Ela
disse que pertencera a várias sociedades religiosas, mas que finalmente tinha
se fixado em uma. Trabalhara por ela como palestrante e divulgadora
praticamente pelo mundo inteiro. Disse que desistira da família, do conforto e
de muitas outras coisas por amor a essa organização; ela aceitara suas crenças,
suas doutrinas e preceitos, seguira seus líderes e tentara meditar. Tornou-se
muito respeitada tanto pelos membros, quanto pelos líderes. Agora, continuou,
tendo ouvido o que eu dissera sobre crenças, organizações, os perigos do
auto-engano e assim por diante, retirara-se dessa sociedade e de suas
atividades. Não estava mais interessada em salvar o mundo, mas agora se ocupava
de sua pequena família e de seus problemas. Tinha apenas interesse remoto no mundo
confuso. Era propensa à amargura, apesar de aparentemente boa e generosa, pois
disse que sua vida parecia desperdiçada. Após todo seu entusiasmo e trabalho
passados, onde ela estava? O que acontecera? Por que estava tão entediada e
abatida, e, na sua idade, tão preocupada consigo, com coisas insignificantes?
Com
que facilidade destruímos a delicada sensibilidade de nosso ser. A luta e o
esforço incessantes, as fugas e os medos ansiosos logo embotam a mente e o
coração; e a mente astuta rapidamente encontra substitutos para a sensibilidade
da vida. Divertimentos, família, política, crenças e deuses ocupam o lugar da
clareza e do amor. A clareza é perdida pelo conhecimento e pela crença, e o
amor pelas sensações. A crença traz clareza? O muro fortemente fechado da
crença traz compreensão? Qual a necessidade das crenças? Elas não atrapalham a
mente já abarrotada? A compreensão do
que é não exige crenças, mas percepção direta, que é estar diretamente
consciente, sem a interferência do desejo. É o desejo que provoca a confusão e
o antagonismo. O outro nome da crença é fé, e a fé é também o refúgio do
desejo.
Nós
recorremos à crença como um meio de ação. A crença nos proporciona aquela força
particular que vem por meio da exclusão; e como a maioria de nós está
preocupada com realizações, a crença se torna uma necessidade. Sentimos que não
podemos agir sem crença, porque é a crença que nos dá algo pelo qual viver,
pelo qual trabalhar. Para a maioria de nós, a vida não tem sentido, a não ser o
que é transmitido pela crença; a crença tem maior importância do que a vida.
Achamos
que a vida deve ser vivida no padrão da crença; pois sem um tipo de padrão como
pode haver ação?
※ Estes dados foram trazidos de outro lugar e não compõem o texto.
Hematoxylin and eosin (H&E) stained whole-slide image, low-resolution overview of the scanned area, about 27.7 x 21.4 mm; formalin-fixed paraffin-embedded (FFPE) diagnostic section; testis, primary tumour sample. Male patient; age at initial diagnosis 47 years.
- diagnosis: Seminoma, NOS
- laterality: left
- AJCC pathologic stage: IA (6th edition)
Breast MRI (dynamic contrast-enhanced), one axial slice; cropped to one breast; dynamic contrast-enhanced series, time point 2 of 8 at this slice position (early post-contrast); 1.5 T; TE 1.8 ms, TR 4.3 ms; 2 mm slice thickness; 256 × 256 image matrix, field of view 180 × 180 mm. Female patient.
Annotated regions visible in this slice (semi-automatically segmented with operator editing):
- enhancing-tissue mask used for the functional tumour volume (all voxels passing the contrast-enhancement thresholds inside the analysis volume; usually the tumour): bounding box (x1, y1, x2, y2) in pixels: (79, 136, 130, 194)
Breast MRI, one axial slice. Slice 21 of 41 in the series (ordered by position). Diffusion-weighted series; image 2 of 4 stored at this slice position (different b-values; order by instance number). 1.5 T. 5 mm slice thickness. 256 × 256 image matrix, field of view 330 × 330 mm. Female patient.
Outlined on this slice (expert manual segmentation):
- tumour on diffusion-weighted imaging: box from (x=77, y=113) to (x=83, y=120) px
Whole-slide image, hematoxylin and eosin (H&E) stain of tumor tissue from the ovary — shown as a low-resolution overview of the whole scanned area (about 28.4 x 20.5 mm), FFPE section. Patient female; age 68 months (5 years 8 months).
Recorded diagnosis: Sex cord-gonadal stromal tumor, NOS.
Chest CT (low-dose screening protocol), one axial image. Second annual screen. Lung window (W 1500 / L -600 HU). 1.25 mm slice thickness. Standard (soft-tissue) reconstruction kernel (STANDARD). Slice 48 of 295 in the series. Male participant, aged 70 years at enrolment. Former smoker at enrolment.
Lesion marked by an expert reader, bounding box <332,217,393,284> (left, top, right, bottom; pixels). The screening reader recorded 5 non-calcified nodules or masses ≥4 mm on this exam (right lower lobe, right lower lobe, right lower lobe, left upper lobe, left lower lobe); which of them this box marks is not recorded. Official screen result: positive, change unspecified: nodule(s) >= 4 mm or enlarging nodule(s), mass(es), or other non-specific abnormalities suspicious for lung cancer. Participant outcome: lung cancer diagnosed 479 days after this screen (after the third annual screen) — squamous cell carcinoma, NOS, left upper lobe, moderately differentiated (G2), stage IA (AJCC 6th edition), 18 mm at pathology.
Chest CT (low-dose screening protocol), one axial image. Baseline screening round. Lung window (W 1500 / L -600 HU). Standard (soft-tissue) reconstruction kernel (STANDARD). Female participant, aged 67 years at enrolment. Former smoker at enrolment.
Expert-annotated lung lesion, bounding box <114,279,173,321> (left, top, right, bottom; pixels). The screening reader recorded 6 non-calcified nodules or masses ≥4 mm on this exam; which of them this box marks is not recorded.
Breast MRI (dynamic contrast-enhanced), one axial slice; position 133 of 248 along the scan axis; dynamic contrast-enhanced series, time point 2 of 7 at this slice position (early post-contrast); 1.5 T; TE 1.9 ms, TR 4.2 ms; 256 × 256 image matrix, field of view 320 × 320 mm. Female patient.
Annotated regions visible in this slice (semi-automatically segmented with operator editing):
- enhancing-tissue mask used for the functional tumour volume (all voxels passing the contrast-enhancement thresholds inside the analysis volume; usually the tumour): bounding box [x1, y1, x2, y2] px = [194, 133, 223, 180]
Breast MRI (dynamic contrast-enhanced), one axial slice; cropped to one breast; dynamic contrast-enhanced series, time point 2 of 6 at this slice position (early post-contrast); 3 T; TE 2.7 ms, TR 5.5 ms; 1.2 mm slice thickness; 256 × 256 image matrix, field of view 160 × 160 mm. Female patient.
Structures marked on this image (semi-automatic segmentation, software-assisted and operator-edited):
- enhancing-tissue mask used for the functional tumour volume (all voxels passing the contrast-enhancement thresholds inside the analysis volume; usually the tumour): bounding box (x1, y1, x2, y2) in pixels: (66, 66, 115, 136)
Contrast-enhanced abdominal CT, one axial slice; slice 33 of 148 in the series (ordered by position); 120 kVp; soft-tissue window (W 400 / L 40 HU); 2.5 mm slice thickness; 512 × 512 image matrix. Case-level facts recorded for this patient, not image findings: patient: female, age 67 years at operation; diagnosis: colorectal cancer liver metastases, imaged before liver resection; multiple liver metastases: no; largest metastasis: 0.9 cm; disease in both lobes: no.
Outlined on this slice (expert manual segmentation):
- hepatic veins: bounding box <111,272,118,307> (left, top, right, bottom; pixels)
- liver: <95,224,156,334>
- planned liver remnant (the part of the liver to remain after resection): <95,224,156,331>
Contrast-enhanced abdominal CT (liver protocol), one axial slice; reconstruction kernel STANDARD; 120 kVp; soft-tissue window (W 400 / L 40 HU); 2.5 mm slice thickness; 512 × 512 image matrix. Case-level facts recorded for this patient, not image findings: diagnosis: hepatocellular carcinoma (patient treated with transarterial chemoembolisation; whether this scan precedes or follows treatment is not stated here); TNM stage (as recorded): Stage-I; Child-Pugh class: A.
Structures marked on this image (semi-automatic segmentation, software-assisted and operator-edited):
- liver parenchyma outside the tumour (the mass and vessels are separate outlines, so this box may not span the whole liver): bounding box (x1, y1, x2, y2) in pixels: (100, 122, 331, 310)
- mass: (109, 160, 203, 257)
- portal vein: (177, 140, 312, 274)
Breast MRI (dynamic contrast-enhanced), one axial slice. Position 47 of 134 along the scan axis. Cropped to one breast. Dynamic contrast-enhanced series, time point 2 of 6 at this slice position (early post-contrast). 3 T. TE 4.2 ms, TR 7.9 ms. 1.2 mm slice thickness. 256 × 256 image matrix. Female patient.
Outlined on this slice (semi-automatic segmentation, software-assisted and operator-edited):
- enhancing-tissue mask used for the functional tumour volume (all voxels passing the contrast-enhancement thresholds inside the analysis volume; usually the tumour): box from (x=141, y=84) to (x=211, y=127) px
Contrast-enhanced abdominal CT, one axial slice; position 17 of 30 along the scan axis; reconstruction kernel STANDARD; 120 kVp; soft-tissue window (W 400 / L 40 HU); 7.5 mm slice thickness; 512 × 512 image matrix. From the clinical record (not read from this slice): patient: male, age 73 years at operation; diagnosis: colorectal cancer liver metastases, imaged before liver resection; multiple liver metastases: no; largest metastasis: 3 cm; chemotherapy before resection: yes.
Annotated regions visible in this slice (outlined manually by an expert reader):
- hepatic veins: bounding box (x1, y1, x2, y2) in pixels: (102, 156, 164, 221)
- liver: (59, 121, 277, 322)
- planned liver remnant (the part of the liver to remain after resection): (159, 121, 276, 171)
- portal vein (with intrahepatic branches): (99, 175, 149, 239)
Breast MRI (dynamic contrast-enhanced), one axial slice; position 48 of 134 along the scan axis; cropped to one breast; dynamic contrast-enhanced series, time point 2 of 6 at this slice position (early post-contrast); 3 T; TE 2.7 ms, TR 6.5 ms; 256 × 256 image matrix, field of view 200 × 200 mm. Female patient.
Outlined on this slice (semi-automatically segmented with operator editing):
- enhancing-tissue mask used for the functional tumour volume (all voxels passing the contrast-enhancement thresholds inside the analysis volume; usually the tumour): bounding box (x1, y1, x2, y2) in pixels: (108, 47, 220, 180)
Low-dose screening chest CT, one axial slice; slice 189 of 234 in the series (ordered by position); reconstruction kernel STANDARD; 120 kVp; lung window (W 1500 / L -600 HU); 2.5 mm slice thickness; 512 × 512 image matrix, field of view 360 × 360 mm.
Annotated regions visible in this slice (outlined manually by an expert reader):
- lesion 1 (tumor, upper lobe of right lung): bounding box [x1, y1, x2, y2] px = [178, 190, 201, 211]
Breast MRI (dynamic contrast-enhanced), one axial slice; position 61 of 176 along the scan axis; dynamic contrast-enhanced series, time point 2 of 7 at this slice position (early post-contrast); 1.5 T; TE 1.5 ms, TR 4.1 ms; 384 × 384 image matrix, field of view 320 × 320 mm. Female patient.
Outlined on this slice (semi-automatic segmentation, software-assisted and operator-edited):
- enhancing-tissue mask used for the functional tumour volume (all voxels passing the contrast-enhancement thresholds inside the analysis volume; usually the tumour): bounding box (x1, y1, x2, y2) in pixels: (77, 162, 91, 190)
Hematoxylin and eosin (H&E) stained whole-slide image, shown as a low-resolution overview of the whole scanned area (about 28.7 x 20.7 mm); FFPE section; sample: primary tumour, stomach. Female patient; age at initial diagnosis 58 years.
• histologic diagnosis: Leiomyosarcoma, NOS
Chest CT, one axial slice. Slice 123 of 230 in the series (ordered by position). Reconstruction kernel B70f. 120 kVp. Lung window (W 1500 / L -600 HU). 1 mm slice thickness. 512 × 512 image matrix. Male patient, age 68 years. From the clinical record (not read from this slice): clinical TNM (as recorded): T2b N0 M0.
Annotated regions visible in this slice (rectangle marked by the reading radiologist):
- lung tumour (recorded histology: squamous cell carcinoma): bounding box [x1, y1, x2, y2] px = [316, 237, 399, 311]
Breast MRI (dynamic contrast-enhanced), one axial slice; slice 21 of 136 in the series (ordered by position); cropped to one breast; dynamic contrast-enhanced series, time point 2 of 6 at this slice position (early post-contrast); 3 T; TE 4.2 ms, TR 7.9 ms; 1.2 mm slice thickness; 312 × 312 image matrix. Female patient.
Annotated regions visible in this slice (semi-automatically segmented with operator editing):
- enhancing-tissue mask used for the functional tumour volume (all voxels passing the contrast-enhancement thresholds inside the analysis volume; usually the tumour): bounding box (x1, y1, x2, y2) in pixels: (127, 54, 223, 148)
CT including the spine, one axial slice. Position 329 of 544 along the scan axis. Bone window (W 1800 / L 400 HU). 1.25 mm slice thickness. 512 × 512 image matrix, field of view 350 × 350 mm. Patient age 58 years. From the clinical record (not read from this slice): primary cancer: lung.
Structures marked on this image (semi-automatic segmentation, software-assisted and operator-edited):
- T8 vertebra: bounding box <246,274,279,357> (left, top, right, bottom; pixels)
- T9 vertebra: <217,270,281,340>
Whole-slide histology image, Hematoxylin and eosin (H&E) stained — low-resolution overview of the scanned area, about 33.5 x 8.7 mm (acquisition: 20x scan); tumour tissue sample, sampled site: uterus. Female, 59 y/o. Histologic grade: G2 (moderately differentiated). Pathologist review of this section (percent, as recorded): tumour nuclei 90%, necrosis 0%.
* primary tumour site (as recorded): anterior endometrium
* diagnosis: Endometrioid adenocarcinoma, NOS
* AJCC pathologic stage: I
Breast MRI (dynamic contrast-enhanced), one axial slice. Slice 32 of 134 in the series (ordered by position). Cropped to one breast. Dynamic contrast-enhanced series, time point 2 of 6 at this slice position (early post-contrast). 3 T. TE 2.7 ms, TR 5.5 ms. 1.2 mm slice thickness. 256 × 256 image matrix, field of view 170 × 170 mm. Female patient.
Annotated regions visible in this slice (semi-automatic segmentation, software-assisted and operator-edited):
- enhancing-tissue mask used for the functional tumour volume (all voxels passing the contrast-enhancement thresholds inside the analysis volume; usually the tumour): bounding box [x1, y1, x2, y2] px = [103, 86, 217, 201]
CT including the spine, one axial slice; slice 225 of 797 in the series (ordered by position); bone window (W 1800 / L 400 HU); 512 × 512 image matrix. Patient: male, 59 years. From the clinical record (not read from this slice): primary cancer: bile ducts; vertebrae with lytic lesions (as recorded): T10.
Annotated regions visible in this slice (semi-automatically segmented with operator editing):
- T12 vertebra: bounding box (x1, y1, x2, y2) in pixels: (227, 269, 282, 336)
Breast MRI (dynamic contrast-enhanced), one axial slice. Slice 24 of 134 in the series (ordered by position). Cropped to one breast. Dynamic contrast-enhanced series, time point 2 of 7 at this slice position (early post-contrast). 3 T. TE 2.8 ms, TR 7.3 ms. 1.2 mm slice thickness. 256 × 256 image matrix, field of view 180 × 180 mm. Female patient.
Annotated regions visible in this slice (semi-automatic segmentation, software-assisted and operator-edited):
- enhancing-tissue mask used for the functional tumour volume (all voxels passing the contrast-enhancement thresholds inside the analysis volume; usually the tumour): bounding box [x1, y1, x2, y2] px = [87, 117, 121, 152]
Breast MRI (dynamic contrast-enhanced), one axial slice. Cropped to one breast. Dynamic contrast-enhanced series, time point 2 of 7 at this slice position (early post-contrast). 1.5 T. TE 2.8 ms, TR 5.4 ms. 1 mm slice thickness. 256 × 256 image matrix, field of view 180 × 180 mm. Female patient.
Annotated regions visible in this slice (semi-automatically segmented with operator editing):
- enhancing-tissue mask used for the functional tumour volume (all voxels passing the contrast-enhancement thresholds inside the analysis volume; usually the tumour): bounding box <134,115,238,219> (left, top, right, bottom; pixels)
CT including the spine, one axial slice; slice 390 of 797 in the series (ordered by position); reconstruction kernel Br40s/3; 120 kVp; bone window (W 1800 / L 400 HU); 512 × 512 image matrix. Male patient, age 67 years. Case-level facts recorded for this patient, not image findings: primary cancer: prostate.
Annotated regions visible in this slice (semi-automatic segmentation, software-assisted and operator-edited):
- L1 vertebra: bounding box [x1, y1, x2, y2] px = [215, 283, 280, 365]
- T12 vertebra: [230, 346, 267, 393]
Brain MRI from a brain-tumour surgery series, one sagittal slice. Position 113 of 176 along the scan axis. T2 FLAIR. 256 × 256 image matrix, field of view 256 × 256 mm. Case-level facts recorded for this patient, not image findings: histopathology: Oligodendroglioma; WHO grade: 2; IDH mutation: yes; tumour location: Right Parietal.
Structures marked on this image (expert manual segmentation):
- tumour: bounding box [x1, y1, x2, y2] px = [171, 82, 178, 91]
Assim, nossa ação é baseada na idéia ou é o resultado de uma
idéia; e a ação, então, não é tão importante quanto a idéia.
Podem
as coisas da mente, por mais brilhantes e sutis, sempre realizar a conclusão da
ação, uma transformação radical no ser de alguém e, assim, na ordem social? A
idéia é o meio para a ação? A idéia pode causar certa série de ações, mas isso é
simples atividade; e a atividade é totalmente diferente da ação. É nessa
atividade que o indivíduo fica preso; e quando a atividade para, por um motivo
ou outro, ele se sente perdido e a vida se torna sem sentido, vazia. Estamos
atentos a esse vazio, consciente ou inconscientemente,e, portanto, a idéia e a
atividade tornam-se completamente importantes. Preenchemos esse vazio com a
crença, e a atividade se torna uma necessidade embriagadora. Pelo bem dessa
atividade, nós nos sacrificamos; ajustamo-nos a qualquer incômodo, a qualquer
ilusão.
A
atividade da crença é confusa e destrutiva; ela pode, a princípio, parecer metódica
e construtiva, mas em seu curso há conflito e sofrimento. Todos os tipos de
crença, religiosas ou políticas, impedem o entendimento do relacionamento, e não
pode haver ação sem esse entendimento.